MB: In the end, I’ve come to believe that quality is as much a result of systems and tools, such as SPC, as of “quality spirit” – that mysterious, invisible component that makes a person care about it. When we see a child looking into a well, we spontaneously pull them back, whether it is our kid or not. The real puzzle is how to develop the same spirit regarding quality, or non-right-first-time issues. Juran taught us the reliability of a process rests on its repeatability. Deming taught us that getting a process to be repeatable needs to improve it change by change through PDCA – which is paradoxical. Ohno taught us that to do both we need to be curious and investigate root causes. These ideas are in fact very demanding, as you show in your book, as the situations we live tend to have so many factors that it’s hard to know where to start.
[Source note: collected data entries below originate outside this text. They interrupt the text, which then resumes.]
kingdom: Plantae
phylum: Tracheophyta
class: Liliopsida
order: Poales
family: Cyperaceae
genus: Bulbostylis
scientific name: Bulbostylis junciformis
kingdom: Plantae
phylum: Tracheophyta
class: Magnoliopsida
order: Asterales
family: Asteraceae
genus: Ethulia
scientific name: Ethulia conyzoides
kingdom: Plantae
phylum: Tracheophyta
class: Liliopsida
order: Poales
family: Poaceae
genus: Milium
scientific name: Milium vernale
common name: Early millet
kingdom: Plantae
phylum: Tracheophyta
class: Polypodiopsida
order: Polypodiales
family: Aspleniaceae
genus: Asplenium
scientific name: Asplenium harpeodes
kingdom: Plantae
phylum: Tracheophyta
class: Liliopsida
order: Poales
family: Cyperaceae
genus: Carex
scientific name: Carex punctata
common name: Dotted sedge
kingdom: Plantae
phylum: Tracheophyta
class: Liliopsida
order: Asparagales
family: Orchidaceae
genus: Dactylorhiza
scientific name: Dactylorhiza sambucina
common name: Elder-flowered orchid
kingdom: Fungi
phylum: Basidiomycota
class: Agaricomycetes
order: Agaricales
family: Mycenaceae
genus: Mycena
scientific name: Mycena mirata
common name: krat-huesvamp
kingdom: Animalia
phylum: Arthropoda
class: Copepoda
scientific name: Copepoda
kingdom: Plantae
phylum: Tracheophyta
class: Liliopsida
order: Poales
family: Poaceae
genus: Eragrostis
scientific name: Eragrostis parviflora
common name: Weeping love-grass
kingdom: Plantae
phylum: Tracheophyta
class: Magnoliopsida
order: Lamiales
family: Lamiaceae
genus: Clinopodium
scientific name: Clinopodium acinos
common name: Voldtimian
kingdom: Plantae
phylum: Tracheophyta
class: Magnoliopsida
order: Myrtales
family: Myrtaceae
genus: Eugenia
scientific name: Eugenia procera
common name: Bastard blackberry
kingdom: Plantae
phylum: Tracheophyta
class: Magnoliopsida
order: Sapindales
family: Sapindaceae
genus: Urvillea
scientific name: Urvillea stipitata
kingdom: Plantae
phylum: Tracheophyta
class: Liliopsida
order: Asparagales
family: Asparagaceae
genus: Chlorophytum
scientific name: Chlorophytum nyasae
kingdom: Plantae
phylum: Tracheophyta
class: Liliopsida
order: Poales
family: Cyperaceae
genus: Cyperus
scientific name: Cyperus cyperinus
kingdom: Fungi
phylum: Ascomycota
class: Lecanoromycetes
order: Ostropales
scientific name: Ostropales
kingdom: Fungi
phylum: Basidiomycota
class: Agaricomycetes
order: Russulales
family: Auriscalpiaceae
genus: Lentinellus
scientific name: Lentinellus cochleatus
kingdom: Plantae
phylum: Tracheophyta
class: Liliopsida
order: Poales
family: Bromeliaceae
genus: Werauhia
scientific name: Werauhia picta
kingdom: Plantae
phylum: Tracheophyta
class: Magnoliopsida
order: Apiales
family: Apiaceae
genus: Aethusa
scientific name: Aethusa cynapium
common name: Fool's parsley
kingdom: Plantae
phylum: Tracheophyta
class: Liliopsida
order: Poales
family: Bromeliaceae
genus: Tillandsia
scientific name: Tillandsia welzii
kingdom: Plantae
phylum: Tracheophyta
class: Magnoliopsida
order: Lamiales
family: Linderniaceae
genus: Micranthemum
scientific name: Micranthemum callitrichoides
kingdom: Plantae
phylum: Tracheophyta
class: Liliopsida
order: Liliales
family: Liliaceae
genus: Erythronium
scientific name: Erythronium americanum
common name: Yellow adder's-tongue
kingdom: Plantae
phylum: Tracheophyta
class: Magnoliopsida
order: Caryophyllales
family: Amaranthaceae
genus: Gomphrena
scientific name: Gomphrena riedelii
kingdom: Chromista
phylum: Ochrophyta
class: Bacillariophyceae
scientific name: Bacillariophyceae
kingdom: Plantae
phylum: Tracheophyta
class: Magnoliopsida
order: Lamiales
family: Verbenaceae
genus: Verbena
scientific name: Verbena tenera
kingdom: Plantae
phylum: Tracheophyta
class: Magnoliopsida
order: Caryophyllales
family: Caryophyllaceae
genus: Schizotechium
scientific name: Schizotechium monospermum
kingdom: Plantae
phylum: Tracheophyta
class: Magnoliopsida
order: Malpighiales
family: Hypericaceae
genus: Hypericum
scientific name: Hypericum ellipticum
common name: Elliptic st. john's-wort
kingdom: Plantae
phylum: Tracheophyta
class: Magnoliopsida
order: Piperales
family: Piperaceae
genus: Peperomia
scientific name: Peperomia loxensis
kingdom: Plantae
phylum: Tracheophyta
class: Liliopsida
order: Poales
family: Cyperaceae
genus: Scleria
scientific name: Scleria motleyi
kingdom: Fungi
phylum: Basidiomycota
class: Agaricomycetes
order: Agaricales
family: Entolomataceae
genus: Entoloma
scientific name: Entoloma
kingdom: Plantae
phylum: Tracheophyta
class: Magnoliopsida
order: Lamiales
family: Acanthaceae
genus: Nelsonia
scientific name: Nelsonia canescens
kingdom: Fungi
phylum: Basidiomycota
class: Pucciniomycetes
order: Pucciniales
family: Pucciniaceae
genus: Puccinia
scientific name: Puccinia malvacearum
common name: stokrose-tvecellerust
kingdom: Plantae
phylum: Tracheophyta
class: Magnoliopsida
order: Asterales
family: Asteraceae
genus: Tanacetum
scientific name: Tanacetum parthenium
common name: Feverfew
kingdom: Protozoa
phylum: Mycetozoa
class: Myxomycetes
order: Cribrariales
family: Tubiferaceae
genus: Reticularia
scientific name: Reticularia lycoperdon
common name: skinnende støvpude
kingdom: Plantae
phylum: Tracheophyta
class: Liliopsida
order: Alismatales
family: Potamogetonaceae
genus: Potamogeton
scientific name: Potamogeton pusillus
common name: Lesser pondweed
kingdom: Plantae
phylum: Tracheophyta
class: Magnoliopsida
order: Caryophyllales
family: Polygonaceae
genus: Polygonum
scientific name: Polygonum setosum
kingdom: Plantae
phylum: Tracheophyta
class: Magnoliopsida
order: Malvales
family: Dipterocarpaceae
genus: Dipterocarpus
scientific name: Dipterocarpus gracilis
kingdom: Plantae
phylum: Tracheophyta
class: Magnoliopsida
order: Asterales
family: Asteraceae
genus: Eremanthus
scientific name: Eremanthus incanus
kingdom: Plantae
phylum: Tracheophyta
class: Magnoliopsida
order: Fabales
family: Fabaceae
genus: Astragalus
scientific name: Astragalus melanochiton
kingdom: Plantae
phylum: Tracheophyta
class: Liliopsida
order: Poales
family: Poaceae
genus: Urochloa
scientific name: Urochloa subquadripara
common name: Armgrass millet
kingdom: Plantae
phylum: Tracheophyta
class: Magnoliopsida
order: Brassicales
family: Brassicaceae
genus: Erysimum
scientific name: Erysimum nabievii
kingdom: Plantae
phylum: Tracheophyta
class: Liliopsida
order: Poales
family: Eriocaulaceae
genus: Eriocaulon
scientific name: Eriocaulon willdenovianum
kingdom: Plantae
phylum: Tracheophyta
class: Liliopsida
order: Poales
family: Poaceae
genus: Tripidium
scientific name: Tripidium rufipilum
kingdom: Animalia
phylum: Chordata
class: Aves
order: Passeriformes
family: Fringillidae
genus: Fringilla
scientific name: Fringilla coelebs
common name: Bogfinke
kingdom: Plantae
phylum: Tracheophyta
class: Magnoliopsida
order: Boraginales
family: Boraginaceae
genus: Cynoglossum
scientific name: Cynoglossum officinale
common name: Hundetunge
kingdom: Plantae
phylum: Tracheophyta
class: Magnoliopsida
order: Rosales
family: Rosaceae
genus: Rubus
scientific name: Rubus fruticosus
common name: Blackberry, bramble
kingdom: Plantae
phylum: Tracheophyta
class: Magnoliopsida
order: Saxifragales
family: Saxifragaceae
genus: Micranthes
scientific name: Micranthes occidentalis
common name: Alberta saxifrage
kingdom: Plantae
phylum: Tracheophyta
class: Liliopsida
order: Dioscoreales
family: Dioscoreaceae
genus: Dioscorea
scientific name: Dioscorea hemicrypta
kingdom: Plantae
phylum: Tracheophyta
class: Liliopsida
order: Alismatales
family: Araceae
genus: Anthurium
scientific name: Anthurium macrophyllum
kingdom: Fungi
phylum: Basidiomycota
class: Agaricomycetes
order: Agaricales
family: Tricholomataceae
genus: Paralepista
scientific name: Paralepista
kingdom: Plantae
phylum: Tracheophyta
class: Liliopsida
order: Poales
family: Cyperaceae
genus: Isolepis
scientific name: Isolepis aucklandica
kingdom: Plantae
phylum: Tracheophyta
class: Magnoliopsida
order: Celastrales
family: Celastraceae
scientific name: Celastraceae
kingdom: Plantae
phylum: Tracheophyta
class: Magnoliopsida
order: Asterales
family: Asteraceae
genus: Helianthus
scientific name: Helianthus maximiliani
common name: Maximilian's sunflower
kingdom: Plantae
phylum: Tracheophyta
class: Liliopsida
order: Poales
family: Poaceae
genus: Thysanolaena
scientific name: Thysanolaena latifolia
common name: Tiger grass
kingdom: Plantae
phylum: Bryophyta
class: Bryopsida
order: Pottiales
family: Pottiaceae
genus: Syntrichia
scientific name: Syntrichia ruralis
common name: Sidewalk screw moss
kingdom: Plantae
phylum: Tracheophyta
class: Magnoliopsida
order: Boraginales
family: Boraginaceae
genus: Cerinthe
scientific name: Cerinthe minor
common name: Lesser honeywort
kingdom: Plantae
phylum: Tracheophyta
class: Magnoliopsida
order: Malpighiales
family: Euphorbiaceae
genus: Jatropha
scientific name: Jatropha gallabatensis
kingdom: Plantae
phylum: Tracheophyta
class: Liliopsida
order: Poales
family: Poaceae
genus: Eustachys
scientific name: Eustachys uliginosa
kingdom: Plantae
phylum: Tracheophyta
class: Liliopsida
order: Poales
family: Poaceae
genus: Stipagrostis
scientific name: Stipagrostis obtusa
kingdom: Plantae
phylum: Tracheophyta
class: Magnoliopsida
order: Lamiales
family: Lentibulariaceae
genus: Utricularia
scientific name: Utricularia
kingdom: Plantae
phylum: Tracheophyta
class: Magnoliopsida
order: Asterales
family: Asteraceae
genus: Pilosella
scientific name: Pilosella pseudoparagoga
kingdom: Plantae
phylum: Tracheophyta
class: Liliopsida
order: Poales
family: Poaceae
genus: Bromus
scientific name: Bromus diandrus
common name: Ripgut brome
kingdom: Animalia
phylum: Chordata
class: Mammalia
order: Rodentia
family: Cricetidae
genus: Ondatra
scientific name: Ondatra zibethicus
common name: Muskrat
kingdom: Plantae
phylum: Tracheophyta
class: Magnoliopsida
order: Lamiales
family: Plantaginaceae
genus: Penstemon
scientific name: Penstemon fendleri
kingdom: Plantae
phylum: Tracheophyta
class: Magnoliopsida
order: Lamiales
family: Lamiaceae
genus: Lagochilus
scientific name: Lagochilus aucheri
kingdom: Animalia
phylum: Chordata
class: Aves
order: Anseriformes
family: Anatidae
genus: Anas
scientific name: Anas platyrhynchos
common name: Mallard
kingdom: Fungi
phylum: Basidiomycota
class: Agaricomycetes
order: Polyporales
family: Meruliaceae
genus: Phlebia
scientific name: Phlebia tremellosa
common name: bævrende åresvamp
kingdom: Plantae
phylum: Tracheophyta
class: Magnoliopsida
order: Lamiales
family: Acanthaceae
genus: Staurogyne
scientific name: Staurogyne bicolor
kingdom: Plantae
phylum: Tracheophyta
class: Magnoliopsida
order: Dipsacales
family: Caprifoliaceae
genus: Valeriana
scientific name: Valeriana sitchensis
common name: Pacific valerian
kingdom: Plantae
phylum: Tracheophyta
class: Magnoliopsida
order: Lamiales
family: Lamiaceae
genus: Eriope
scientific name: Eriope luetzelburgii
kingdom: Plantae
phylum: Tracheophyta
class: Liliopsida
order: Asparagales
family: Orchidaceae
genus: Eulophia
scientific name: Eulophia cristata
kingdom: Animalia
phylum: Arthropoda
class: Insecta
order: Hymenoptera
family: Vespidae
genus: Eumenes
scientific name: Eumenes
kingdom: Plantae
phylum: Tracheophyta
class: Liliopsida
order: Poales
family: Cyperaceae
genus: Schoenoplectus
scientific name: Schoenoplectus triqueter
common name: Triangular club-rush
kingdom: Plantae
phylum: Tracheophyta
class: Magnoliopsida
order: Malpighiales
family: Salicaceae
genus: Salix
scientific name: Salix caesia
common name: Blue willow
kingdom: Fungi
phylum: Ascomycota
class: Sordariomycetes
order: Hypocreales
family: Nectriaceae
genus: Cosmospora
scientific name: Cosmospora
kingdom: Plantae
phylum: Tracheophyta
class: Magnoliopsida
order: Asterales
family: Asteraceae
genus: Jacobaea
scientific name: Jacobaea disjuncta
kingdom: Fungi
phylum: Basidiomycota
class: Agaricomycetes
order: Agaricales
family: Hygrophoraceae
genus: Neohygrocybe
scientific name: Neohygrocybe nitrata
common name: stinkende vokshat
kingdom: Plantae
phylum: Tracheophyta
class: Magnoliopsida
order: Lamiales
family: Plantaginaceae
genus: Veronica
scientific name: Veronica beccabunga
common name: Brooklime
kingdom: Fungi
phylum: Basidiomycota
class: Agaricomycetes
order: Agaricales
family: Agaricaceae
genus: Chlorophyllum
Leadership, I guess, is the answer, but beyond that fine sounding word, developing that elusive “quality spirit” remains a mystery, unless we create the tension of just-in-time and jidoka to reveal problems and measure the time it takes to find immediate countermeasures and then solve the deeper problem so that the fix stays fixed.
MG: You raise some really deep and important philosophical questions there. Dr. Wheeler writes that SPC is “a mindset with some tools attached.” We can say the same thing about TPS and lean, right? I think SPC is very compatible with a lean philosophy in a number of ways. For example, we should not blame individuals for performance that is driven by the system. In a way, “respect for people” means not punishing people for routine variation and I think it’s also respectful to not waste people’s time by asking them to do a root-cause analysis for a small fluctuation in a metric. SPC can show us when it’s appropriate to react (when we have a signal in a data). When we identify and eliminate the root causes of significant changes in a metric, we can step back and more calmly work on improving the underlying system in a less-reactive way. Whether it’s lean or SPC (and I think these two concepts should be linked and intertwined), we can’t just teach a tool like 5S or control charts to front-line staff – executives and leaders at all levels need to understand the mindsets and lead by example.